8.4 All devices which have access to your personal data – including but not limited to desktop and laptop computers, tablets and smartphones – are protected by security protocols including passwords, passcodes and fingerprint scanners.
8.5 All of the devices outlined in 8.4 will be backed-up on a regular basis to either magnetic media or cloud-based services, or both.
8.6 Such cloud-based services may be outside of the European Economic Area (EEA), and as such you acknowledge and accept that your personal information may be stored outside of the EEA. All data on such cloud-based services will be encrypted where possible, stored securely and, to the best of our knowledge, the cloud-based service provider will be unable to gain access to your personal data.
9. Data retention and data breach
9.1 We will retain your personal data only for as long as is necessary to fulfil the purpose for which it was collected, this includes any legal or reporting requirements either in place now or which come into force during the time we are storing your data.
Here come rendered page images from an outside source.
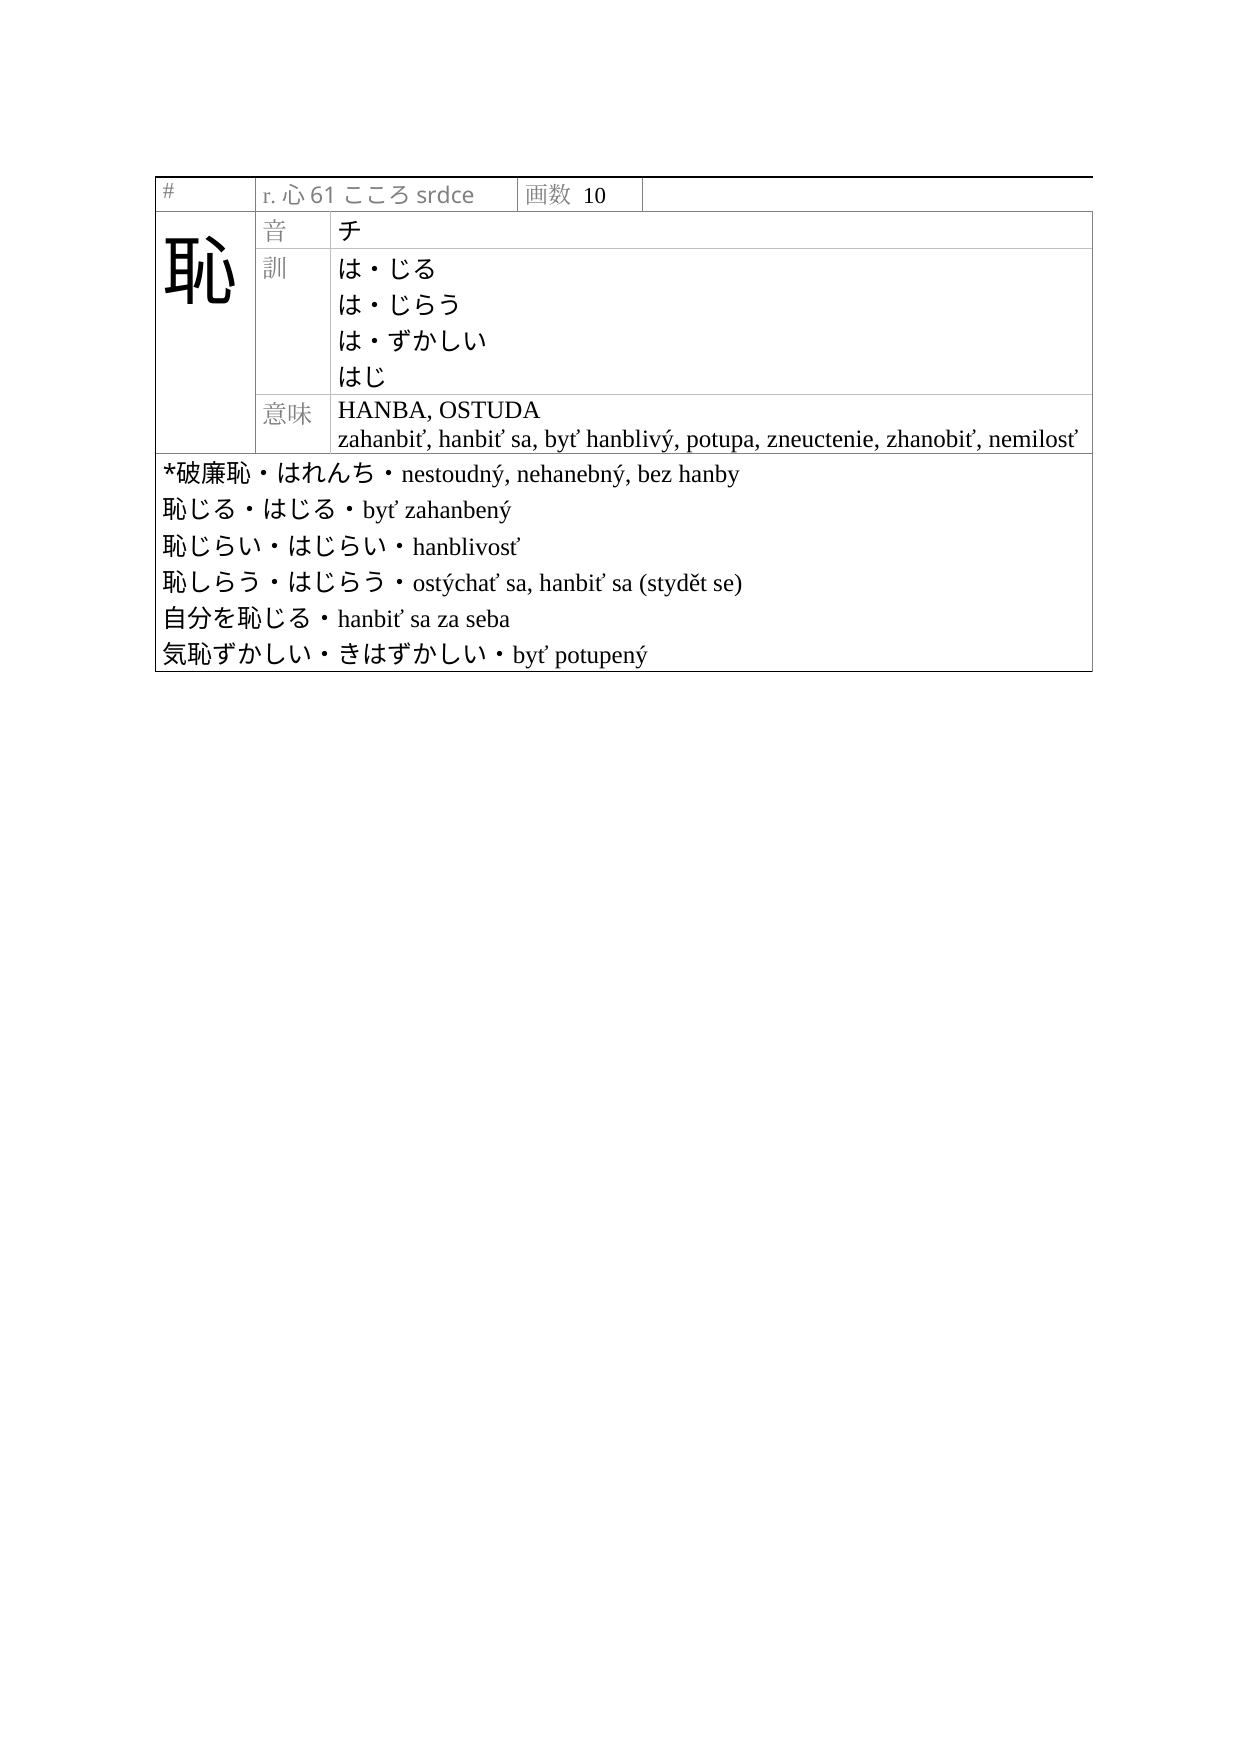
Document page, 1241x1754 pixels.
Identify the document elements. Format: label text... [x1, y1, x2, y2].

table_cell *破廉恥・はれんち・nestoudný, nehanebný, bez hanby 恥じる・はじる・byť zahanbený 恥じらい・はじらい・hanblivosť 恥しらう・はじらう・ostýchať sa, hanbiť sa (stydět se) 自分を恥じる・hanbiť sa za seba 気恥ずかしい・きはずかしい・byť potupený [156, 454, 1092, 671]
table_cell 意味 [256, 395, 330, 453]
table_header # [156, 178, 255, 211]
table_cell 音 [256, 212, 330, 248]
table_cell HANBA, OSTUDA zahanbiť, hanbiť sa, byť hanblivý, potupa, zneuctenie, zhanobiť, nemilosť [331, 395, 1092, 453]
table_cell は・じる は・じらう は・ずかしい はじ [331, 249, 1092, 394]
table_cell チ [331, 212, 1092, 248]
table_cell 訓 [256, 249, 330, 394]
table_header r. 心 61 こころ srdce [256, 178, 517, 211]
table_header 画数 10 [518, 178, 642, 211]
table_cell 恥 [156, 212, 255, 453]
table_header [643, 178, 1093, 211]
9.2 When determining an appropriate retention period for your personal data we consider the nature and sensitivity of the data, the potential harm of unauthorised use or breach of your personal data, the purposes for which it is stored and used, whether such purposes can be achieved through other means and all applicable legal requirements and obligations.
9.3 For example, we are required by law to maintain client records for six years after a tax period during which we worked with them. This includes but is not necessarily limited to personal data such as client name, company name, financial & banking details, and information regarding financial & other such transactions.
9.4 Should we have cause to believe there has been a data breach – either of our own records or those handled by a third party on our behalf – we will inform you as soon as is reasonably possible following confirmation of such a breach. We will also inform any applicable regulator where legally obliged to do so.
10. Third Party Links
Our website(s) may include links to third party websites or other properties, including but not limited to, browser plug-ins or web applications. CPH does not control such third party properties and has no responsibility for the privacy or data collection policies of such properties.
If you chose to leave our website(s) via these third party links we encourage you to read the privacy notice of these sites.